Show each line in the listing below that contains the word "rotate".
============================================================
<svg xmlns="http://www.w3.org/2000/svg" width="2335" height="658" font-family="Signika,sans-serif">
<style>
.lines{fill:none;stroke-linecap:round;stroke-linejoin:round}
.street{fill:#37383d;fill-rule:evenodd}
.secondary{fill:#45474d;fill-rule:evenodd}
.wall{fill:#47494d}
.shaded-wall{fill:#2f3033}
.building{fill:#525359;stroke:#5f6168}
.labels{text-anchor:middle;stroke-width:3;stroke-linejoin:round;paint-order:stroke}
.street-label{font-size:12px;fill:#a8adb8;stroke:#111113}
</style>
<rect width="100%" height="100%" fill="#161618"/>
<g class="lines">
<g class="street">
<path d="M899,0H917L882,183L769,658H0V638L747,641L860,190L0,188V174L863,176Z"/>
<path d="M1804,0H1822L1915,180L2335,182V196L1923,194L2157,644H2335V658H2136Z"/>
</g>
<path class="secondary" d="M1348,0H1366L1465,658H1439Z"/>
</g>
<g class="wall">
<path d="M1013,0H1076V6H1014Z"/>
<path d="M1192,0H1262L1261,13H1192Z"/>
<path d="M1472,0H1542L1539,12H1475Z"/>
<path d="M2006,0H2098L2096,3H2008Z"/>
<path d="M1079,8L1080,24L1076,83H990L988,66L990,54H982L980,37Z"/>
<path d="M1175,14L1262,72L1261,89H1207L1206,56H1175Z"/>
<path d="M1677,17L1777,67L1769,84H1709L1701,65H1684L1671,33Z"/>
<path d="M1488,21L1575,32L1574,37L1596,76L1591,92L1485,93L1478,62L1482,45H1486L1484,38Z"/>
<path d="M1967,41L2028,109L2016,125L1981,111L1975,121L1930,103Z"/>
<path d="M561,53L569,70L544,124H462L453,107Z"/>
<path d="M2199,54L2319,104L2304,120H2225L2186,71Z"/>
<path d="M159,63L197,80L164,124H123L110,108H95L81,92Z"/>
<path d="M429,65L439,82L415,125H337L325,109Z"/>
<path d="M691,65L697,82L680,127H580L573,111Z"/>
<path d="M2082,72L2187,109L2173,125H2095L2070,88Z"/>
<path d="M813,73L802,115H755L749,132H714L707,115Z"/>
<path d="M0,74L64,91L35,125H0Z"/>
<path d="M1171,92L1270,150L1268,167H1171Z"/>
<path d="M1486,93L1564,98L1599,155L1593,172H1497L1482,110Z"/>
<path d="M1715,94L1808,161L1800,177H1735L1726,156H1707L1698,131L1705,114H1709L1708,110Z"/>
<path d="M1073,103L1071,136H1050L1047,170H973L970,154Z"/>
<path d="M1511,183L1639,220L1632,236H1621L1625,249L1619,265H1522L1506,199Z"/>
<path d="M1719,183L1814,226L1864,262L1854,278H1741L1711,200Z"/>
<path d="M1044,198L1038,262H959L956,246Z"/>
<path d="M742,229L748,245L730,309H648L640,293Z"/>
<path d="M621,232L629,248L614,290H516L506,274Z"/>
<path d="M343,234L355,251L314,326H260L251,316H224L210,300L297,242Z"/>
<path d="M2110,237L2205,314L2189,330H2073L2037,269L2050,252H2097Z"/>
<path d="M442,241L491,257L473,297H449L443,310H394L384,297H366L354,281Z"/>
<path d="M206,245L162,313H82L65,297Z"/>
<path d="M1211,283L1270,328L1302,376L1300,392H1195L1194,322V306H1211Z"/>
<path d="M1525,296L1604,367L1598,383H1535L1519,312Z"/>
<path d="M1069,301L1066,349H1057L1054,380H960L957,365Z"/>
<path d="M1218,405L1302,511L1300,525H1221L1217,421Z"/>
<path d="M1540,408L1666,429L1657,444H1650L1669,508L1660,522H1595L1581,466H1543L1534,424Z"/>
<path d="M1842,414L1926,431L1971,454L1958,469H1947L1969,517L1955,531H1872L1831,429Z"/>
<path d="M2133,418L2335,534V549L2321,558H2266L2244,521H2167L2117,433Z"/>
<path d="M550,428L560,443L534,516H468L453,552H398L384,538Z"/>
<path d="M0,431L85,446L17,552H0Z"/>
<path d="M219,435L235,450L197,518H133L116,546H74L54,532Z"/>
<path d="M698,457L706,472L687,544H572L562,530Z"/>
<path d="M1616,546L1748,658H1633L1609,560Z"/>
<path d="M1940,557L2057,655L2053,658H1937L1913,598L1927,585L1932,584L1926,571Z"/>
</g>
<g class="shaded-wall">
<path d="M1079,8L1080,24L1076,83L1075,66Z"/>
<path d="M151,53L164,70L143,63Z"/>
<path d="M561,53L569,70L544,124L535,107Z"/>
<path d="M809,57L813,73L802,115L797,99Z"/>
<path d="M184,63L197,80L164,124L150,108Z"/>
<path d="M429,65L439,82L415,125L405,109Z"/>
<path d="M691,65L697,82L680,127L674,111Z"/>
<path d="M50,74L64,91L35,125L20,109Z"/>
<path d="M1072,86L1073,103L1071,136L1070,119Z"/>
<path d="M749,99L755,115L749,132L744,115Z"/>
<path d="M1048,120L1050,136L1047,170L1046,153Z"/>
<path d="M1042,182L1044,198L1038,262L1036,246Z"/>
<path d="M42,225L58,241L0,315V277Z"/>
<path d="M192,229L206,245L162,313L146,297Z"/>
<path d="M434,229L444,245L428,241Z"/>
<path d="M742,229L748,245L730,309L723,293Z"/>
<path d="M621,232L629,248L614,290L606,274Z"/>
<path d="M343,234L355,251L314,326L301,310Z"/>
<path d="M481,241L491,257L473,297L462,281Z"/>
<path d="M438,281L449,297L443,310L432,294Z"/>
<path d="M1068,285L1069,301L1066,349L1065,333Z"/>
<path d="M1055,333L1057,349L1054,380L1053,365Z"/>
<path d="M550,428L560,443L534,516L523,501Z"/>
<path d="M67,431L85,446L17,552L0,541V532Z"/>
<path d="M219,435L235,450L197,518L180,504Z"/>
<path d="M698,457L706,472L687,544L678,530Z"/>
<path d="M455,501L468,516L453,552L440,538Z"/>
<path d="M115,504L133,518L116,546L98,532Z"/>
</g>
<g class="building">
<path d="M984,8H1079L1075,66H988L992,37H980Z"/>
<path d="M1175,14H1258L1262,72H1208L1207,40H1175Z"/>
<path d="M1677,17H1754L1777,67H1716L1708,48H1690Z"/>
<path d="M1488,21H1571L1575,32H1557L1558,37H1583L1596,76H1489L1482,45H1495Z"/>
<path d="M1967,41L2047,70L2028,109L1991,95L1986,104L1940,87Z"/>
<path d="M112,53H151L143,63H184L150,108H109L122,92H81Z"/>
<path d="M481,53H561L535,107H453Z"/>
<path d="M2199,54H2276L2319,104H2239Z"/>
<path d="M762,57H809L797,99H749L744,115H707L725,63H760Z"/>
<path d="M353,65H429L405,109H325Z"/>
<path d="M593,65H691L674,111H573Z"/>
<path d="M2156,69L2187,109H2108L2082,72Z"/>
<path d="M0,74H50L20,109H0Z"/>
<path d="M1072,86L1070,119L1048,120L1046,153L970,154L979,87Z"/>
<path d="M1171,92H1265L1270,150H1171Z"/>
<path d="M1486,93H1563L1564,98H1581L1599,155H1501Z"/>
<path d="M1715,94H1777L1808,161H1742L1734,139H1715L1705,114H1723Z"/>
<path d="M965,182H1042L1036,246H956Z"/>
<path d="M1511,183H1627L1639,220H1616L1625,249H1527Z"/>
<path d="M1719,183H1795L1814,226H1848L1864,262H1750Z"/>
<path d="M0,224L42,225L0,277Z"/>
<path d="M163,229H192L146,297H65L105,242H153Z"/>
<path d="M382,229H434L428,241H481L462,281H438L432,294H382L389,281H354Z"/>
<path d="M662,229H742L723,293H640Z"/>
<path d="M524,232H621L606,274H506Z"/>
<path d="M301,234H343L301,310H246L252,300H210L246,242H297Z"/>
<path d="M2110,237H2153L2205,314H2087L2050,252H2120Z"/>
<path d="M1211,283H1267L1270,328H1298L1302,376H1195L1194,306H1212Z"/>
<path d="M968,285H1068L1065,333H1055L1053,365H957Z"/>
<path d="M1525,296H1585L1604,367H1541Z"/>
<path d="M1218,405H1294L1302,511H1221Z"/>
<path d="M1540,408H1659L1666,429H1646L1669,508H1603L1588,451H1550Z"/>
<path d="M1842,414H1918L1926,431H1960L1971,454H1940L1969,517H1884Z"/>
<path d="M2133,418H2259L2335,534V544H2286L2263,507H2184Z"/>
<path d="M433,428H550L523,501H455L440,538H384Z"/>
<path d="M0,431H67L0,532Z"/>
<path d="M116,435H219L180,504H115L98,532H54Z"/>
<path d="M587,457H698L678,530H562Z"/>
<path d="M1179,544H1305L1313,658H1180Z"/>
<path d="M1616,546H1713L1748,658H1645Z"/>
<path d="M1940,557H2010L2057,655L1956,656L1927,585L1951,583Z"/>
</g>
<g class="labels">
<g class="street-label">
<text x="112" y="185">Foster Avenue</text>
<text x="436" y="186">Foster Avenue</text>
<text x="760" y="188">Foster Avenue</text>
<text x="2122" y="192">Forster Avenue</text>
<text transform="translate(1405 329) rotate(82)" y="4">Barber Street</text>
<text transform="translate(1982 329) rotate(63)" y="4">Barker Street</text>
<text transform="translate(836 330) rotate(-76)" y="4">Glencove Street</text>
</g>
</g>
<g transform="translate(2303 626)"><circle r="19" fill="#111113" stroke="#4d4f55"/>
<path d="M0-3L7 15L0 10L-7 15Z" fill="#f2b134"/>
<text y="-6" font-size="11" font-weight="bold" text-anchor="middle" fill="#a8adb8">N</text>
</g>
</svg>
============================================================
◆ ANSWER BOX ◆
<text transform="translate(1405 329) rotate(82)" y="4">Barber Street</text>
<text transform="translate(1982 329) rotate(63)" y="4">Barker Street</text>
<text transform="translate(836 330) rotate(-76)" y="4">Glencove Street</text>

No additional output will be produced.